YOUR OBJECTIVE
Retype exactly the lines below, beginning with the first and ending with the line where "4月後半【辛口オネエ】牡羊座・獅" appears.
═════ EXTRACTED INFORMATION ═════
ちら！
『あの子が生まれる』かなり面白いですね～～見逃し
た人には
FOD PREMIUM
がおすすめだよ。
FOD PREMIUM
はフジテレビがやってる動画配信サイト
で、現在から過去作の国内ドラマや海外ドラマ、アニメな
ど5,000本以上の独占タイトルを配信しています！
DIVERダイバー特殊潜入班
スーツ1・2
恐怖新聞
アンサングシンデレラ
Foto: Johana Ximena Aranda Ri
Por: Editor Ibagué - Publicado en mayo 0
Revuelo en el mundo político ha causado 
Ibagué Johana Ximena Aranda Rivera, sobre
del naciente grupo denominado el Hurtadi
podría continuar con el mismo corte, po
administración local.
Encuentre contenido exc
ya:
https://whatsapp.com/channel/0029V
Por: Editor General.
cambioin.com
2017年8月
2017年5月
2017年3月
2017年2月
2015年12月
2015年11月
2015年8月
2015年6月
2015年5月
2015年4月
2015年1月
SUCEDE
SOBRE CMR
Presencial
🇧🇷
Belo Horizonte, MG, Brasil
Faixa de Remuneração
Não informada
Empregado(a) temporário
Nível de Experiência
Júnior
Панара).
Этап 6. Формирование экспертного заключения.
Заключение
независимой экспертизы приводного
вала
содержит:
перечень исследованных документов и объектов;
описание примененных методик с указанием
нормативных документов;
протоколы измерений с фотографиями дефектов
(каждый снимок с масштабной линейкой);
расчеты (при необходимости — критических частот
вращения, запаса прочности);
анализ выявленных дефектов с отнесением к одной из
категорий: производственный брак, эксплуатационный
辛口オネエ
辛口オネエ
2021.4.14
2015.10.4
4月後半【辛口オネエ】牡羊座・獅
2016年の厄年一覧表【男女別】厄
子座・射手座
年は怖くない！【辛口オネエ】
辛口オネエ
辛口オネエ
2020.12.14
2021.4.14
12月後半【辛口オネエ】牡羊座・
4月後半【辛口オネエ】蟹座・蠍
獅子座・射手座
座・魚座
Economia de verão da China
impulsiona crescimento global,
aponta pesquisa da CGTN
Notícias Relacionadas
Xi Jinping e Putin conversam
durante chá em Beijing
═════
TASK RESULT
ちら！
『あの子が生まれる』かなり面白いですね～～見逃し
た人には
FOD PREMIUM
がおすすめだよ。
FOD PREMIUM
はフジテレビがやってる動画配信サイト
で、現在から過去作の国内ドラマや海外ドラマ、アニメな
ど5,000本以上の独占タイトルを配信しています！
DIVERダイバー特殊潜入班
スーツ1・2
恐怖新聞
アンサングシンデレラ
Foto: Johana Ximena Aranda Ri
Por: Editor Ibagué - Publicado en mayo 0
Revuelo en el mundo político ha causado 
Ibagué Johana Ximena Aranda Rivera, sobre
del naciente grupo denominado el Hurtadi
podría continuar con el mismo corte, po
administración local.
Encuentre contenido exc
ya:
https://whatsapp.com/channel/0029V
Por: Editor General.
cambioin.com
2017年8月
2017年5月
2017年3月
2017年2月
2015年12月
2015年11月
2015年8月
2015年6月
2015年5月
2015年4月
2015年1月
SUCEDE
SOBRE CMR
Presencial
🇧🇷
Belo Horizonte, MG, Brasil
Faixa de Remuneração
Não informada
Empregado(a) temporário
Nível de Experiência
Júnior
Панара).
Этап 6. Формирование экспертного заключения.
Заключение
независимой экспертизы приводного
вала
содержит:
перечень исследованных документов и объектов;
описание примененных методик с указанием
нормативных документов;
протоколы измерений с фотографиями дефектов
(каждый снимок с масштабной линейкой);
расчеты (при необходимости — критических частот
вращения, запаса прочности);
анализ выявленных дефектов с отнесением к одной из
категорий: производственный брак, эксплуатационный
辛口オネエ
辛口オネエ
2021.4.14
2015.10.4
4月後半【辛口オネエ】牡羊座・獅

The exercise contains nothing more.